The sheaf of goldenrod loosened and scattered between them. Her head lay on his arm, and he felt her warm breath come and go. Her face was upturned, and he saw her eyes as he had never seen them before—light on light, shadow on shadow. He looked at her in the brief instant as a man looks to remember—at the white brow—the red mouth, at the blue veins, and the dark hair, at the upward lift of the chin and the straight throat—at all the perfect colouring and the imperfect outline.
"You know it is impossible," he repeated, and put her from him.
Eugenia gathered herself together like one stunned. "I must go," she said breathlessly. "I must go."
Then she hesitated and stood before him, her hands on her bosom, a single spray of goldenrod clinging to her dress.

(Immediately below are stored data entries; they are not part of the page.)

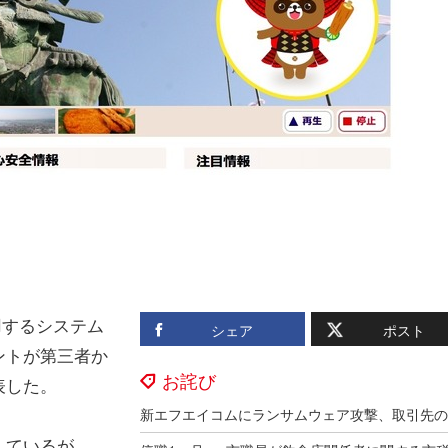
用するシステム
シェア
ポスト
ントが第三者か
お詫び
表した。
しているが、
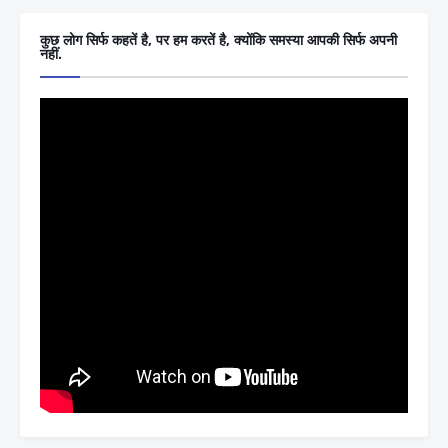
कुछ लोग सिर्फ कहतें है, पर हम करतें है, क्योंकि समस्या आपकी सिर्फ अपनी
नहीं.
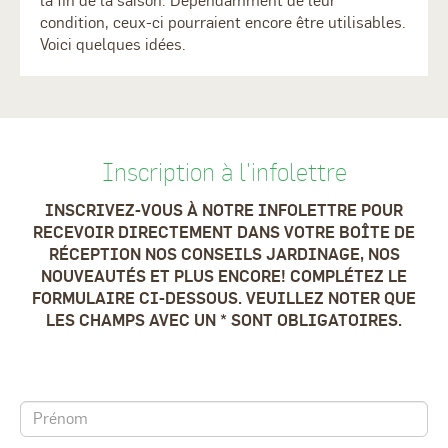
la fin de la saison. Dépendamment de leur
condition, ceux-ci pourraient encore être utilisables.
Voici quelques idées.
Inscription à l'infolettre
INSCRIVEZ-VOUS À NOTRE INFOLETTRE POUR
RECEVOIR DIRECTEMENT DANS VOTRE BOÎTE DE
RÉCEPTION NOS CONSEILS JARDINAGE, NOS
NOUVEAUTÉS ET PLUS ENCORE! COMPLÉTEZ LE
FORMULAIRE CI-DESSOUS. VEUILLEZ NOTER QUE
LES CHAMPS AVEC UN * SONT OBLIGATOIRES.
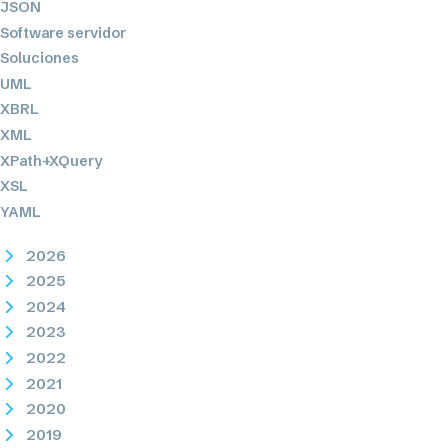
JSON
Software servidor
Soluciones
UML
XBRL
XML
XPath+XQuery
XSL
YAML
2026
2025
2024
2023
2022
2021
2020
2019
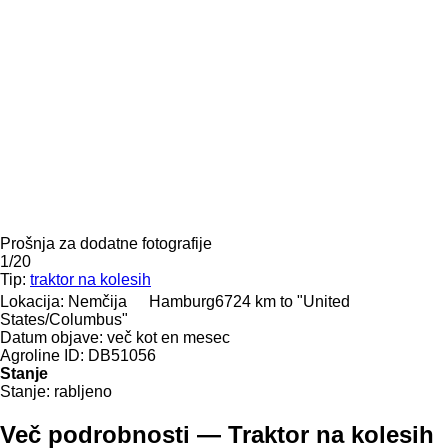
Prošnja za dodatne fotografije
1/20
Tip:
traktor na kolesih
Lokacija:
Nemčija
Hamburg
6724 km to "United
States/Columbus"
Datum objave:
več kot en mesec
Agroline ID:
DB51056
Stanje
Stanje:
rabljeno
Več podrobnosti — Traktor na kolesih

He folded his arms as he faced her.
"I have loved you all my life," he said.
She bowed her head; her face had gone white.
"I shall always love you," he went on. "You may as well know it. Men change, but I do not. I have never really loved anybody else. I have tried to love my family, but I never did. When I was a little, God-forsaken chap I used to want to love people, but I couldn't—I couldn't even love the judge—whom I would die for. I love you."
"I know it," she said.
"If you will wait I will work for you. I will work until they let me have you. I don't mean that I shall ever be good enough for you—because I shall not be. I shall always be a brute beside you—but if you will wait I will win you. I swear it!"